Dental students at Melbourne taking art appreciation as part of special needs dentistry training.
Associate Professor Mina Borromeo (BSc Hons, BDSc, MScMed, PhD, GCUT, FFPMANZCA, FRACDS(SND)) leads the largest under-graduate and post-graduate special needs dentistry courses in the world here at the Melbourne Dental School.
“Dental care for patients with special needs doesn’t change —a filling is a filling—but the context of the patient’s health can be vastly different for patients with special needs and this will undoubtedly affect the outcome in terms of oral health.
“For example,” Associate Professor Borromeo explains, “telling a patient to brush their teeth is all well and good but if your patient has a disability that prevents them from using their hands, then this isn’t going to be achievable for them.
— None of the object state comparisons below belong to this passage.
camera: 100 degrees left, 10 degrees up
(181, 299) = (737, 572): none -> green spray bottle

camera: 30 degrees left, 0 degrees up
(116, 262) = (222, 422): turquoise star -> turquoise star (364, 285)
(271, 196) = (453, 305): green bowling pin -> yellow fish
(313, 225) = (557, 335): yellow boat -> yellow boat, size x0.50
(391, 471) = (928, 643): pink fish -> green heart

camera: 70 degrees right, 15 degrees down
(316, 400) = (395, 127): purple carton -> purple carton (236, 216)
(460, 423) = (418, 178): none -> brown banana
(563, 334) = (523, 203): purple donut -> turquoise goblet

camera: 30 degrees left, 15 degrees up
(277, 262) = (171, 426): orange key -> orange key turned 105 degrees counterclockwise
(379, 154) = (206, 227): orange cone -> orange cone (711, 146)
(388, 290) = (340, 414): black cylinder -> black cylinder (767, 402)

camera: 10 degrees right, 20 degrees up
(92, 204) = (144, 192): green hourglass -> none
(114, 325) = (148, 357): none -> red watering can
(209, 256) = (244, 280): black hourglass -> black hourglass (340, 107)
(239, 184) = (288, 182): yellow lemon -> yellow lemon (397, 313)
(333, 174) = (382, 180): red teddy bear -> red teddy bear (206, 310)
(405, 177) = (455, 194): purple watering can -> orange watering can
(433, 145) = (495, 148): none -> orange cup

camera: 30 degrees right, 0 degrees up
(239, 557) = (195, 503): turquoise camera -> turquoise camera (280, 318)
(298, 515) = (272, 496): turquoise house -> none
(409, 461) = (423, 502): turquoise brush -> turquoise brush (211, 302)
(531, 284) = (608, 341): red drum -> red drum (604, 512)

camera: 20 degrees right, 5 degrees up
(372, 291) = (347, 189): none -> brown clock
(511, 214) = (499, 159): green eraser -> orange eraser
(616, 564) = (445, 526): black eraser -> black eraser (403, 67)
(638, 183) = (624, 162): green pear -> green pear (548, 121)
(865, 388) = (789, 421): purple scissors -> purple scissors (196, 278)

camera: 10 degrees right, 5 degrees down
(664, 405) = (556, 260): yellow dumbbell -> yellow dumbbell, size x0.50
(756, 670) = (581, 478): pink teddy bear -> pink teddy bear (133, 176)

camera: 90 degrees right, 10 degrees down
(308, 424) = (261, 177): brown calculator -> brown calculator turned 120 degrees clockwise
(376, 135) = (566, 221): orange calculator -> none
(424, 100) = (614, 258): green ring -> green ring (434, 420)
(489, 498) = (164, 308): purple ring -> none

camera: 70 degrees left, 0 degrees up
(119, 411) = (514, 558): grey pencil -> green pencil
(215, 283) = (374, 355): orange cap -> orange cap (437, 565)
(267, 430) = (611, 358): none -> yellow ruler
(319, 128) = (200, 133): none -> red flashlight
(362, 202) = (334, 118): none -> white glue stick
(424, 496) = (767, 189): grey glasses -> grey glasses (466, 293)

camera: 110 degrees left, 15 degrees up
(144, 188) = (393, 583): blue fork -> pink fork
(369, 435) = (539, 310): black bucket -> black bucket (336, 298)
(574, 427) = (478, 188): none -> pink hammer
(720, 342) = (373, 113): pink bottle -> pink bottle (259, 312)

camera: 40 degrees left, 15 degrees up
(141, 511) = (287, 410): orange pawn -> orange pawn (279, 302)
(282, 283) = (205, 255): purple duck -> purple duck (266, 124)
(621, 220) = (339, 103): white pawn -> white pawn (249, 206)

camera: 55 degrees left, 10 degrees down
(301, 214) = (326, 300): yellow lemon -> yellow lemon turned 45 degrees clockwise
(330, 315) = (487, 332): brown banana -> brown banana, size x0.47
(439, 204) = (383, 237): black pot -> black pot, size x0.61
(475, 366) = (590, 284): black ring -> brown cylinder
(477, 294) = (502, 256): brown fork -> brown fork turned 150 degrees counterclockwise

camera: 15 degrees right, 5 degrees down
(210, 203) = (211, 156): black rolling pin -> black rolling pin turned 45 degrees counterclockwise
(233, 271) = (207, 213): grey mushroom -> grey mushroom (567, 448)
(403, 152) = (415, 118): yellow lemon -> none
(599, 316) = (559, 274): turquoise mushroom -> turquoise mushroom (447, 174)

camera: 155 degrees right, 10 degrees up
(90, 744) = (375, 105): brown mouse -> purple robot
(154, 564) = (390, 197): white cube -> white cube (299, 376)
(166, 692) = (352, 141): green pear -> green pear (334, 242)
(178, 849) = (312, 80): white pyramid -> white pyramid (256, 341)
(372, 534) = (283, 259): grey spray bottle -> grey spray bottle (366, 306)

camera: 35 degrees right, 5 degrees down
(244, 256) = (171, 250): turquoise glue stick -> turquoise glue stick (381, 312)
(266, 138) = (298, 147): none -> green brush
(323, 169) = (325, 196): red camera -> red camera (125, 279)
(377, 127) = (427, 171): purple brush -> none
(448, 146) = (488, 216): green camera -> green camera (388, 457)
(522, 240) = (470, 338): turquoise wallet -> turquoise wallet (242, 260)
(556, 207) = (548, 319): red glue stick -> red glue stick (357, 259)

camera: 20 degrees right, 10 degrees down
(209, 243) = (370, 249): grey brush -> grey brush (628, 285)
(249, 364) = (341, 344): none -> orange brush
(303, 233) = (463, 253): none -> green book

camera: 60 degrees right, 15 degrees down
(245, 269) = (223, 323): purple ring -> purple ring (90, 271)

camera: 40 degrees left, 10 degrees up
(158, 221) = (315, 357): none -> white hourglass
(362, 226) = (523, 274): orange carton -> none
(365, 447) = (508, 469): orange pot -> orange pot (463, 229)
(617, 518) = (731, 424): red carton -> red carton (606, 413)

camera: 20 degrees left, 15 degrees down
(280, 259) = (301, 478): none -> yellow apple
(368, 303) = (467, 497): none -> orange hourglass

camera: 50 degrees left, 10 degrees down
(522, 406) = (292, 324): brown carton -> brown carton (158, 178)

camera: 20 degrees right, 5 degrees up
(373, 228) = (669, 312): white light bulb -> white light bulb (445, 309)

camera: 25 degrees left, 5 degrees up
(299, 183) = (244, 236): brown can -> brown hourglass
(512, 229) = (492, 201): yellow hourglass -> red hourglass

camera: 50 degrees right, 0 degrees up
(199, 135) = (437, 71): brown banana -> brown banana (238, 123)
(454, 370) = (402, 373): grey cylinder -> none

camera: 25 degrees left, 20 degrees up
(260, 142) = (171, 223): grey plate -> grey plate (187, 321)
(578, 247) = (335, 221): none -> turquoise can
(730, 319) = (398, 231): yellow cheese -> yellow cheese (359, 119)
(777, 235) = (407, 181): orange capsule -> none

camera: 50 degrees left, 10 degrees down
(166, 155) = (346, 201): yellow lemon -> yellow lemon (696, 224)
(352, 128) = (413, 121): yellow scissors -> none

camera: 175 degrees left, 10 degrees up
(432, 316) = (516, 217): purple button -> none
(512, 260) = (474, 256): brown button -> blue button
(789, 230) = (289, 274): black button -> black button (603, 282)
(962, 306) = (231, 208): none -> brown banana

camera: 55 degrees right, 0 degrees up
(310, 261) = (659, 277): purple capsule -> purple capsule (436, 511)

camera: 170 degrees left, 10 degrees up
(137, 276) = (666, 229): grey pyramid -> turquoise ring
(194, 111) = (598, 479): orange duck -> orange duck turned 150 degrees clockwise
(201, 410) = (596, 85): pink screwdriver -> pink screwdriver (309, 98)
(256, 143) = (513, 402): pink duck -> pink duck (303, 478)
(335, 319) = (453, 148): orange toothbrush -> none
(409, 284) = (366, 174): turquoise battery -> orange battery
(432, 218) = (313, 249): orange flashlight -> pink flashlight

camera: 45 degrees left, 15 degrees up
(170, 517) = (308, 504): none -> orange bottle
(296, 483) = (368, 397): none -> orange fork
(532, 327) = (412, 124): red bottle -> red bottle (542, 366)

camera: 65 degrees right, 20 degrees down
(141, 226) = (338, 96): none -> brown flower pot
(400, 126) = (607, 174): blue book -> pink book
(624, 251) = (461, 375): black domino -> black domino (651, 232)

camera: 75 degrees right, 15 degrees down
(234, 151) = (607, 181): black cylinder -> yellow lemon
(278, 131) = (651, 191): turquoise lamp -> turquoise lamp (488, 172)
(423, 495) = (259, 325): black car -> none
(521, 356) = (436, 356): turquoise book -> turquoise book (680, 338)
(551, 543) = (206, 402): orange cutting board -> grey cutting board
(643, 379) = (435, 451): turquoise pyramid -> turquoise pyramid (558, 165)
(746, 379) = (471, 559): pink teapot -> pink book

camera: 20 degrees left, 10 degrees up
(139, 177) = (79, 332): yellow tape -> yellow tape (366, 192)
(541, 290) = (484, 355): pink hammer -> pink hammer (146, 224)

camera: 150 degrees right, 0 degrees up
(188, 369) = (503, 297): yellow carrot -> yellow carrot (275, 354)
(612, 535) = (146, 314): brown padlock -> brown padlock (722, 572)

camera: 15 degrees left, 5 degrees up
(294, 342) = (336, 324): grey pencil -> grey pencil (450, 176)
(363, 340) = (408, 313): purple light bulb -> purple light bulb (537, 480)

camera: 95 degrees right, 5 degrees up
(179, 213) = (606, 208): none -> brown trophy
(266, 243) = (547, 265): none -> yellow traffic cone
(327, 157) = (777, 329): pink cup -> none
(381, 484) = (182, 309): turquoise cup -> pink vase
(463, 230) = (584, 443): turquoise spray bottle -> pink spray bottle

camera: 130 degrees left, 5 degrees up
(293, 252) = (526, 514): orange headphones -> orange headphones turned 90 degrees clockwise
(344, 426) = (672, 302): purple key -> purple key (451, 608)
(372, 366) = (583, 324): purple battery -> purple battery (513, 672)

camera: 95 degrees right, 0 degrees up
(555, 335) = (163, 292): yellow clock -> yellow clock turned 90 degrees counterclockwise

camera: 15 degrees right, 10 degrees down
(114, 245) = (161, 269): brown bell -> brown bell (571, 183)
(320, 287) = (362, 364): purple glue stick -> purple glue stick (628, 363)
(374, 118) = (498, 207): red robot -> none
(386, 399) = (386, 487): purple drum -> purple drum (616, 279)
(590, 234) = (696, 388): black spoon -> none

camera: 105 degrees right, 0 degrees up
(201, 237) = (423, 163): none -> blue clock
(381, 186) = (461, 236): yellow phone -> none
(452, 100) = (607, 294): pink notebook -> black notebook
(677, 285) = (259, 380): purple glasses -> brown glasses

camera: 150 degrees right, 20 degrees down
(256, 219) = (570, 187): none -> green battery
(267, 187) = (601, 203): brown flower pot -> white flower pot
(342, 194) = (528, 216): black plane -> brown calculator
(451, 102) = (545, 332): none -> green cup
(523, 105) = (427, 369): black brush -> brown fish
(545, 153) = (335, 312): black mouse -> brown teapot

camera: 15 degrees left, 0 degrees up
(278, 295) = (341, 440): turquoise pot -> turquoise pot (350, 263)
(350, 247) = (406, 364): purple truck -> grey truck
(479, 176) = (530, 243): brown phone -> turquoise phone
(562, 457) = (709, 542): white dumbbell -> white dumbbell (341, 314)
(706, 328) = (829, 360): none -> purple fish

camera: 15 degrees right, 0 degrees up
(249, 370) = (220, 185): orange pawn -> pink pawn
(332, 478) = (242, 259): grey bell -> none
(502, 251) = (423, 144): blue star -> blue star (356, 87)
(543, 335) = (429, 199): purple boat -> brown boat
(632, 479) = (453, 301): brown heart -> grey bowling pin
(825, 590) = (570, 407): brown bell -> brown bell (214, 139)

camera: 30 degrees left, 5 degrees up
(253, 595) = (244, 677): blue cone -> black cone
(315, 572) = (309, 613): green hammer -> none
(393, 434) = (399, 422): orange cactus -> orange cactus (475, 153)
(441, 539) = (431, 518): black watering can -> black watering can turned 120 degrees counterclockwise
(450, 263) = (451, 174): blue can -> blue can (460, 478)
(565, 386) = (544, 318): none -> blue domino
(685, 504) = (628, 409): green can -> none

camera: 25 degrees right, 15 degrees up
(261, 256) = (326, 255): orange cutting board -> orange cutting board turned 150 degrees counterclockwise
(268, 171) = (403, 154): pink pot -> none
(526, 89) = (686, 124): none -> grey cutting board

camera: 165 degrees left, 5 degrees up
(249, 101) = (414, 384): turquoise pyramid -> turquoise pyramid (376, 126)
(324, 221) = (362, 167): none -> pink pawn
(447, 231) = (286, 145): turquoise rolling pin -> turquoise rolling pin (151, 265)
Approaching our task with a holistic appreciation of the health and wellbeing of a patient is what I found was lacking in teaching students about a special needs context.”
Special needs dentistry encompasses patients grappling will all kinds of issues from mild phobias to psychiatric issues, developmental disorders or mobility issues. Associate Professor Borromeo realised that in order for her students to gain insight into their patient’s needs the power of empathy in the clinical environment needed to be woven into the curriculum. After collaborating with colleagues locally and internationally, Associate Professor Borromeo introduced Arts-based intervention to her curriculum. In this course students examine artwork at the Ian Potter Museum in order to learn how to ‘observe in detail, think in-depth about what they observe, and describe it as well as building this into thinking about the special needs context and the empathy that surrounds that’.
“In the first year of introducing this into the course the students looked at me like I had three heads but it’s amazing how it has really taken off!”
The course quickly expanded to include an assignment in which students make their own creative work in response to the context of special needs patients. These creative responses have included sculptures, photography, paintings, poems and even a piece of music composed by a student.
In 2015 Associate Professor Borromeo won the David White Award for Teaching Excellence and an Australian Federal Government Citation for Outstanding Contributions to Student Learning.
“Special needs dentistry has come a long way in the last ten years and I think the profession, the public health system, and the general health of the patient is better for it. Yet there is still a long way to go to close the gap in the perception and awareness of the oral health needs for those with special needs.
“Training for special needs dentistry is all about the world in which the patients live. If I can teach all of my students to be more empathetic to their patients and understand the social, physical and psychological contexts of their health then all patients will be better off.”